Required work:
Give the lines of all the items below as a JSON list of strings, one string per line, leaving out any blank lines.

━━━━━━

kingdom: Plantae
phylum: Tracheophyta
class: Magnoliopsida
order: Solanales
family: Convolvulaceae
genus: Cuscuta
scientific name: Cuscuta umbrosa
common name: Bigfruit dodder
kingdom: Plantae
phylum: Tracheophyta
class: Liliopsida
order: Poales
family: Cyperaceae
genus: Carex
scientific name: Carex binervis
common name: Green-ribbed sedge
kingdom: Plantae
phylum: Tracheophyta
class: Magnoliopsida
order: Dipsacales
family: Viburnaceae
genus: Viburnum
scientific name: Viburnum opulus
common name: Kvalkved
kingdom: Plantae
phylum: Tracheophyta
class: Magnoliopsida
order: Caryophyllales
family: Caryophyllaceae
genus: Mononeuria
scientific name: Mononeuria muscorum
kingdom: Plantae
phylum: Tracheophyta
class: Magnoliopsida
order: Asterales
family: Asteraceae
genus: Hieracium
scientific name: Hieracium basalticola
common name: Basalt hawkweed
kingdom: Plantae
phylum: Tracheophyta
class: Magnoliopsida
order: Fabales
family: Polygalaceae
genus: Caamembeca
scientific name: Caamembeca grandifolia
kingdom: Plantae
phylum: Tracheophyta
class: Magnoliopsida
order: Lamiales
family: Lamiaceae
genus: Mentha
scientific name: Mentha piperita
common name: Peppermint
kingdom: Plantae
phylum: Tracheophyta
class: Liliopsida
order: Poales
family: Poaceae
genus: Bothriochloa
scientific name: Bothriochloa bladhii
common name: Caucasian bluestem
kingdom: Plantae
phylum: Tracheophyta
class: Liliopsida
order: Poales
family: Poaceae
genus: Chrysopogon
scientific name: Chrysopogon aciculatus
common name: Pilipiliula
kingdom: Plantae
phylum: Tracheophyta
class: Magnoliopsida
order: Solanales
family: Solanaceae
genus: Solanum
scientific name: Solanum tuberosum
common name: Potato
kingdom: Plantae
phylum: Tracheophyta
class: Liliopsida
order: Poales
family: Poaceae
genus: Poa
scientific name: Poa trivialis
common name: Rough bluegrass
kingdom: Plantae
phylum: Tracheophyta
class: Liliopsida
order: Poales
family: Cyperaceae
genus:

━━━━━━

Solution to this problem:
[
  "kingdom: Plantae",
  "phylum: Tracheophyta",
  "class: Magnoliopsida",
  "order: Solanales",
  "family: Convolvulaceae",
  "genus: Cuscuta",
  "scientific name: Cuscuta umbrosa",
  "common name: Bigfruit dodder",
  "kingdom: Plantae",
  "phylum: Tracheophyta",
  "class: Liliopsida",
  "order: Poales",
  "family: Cyperaceae",
  "genus: Carex",
  "scientific name: Carex binervis",
  "common name: Green-ribbed sedge",
  "kingdom: Plantae",
  "phylum: Tracheophyta",
  "class: Magnoliopsida",
  "order: Dipsacales",
  "family: Viburnaceae",
  "genus: Viburnum",
  "scientific name: Viburnum opulus",
  "common name: Kvalkved",
  "kingdom: Plantae",
  "phylum: Tracheophyta",
  "class: Magnoliopsida",
  "order: Caryophyllales",
  "family: Caryophyllaceae",
  "genus: Mononeuria",
  "scientific name: Mononeuria muscorum",
  "kingdom: Plantae",
  "phylum: Tracheophyta",
  "class: Magnoliopsida",
  "order: Asterales",
  "family: Asteraceae",
  "genus: Hieracium",
  "scientific name: Hieracium basalticola",
  "common name: Basalt hawkweed",
  "kingdom: Plantae",
  "phylum: Tracheophyta",
  "class: Magnoliopsida",
  "order: Fabales",
  "family: Polygalaceae",
  "genus: Caamembeca",
  "scientific name: Caamembeca grandifolia",
  "kingdom: Plantae",
  "phylum: Tracheophyta",
  "class: Magnoliopsida",
  "order: Lamiales",
  "family: Lamiaceae",
  "genus: Mentha",
  "scientific name: Mentha piperita",
  "common name: Peppermint",
  "kingdom: Plantae",
  "phylum: Tracheophyta",
  "class: Liliopsida",
  "order: Poales",
  "family: Poaceae",
  "genus: Bothriochloa",
  "scientific name: Bothriochloa bladhii",
  "common name: Caucasian bluestem",
  "kingdom: Plantae",
  "phylum: Tracheophyta",
  "class: Liliopsida",
  "order: Poales",
  "family: Poaceae",
  "genus: Chrysopogon",
  "scientific name: Chrysopogon aciculatus",
  "common name: Pilipiliula",
  "kingdom: Plantae",
  "phylum: Tracheophyta",
  "class: Magnoliopsida",
  "order: Solanales",
  "family: Solanaceae",
  "genus: Solanum",
  "scientific name: Solanum tuberosum",
  "common name: Potato",
  "kingdom: Plantae",
  "phylum: Tracheophyta",
  "class: Liliopsida",
  "order: Poales",
  "family: Poaceae",
  "genus: Poa",
  "scientific name: Poa trivialis",
  "common name: Rough bluegrass",
  "kingdom: Plantae",
  "phylum: Tracheophyta",
  "class: Liliopsida",
  "order: Poales",
  "family: Cyperaceae",
  "genus:"
]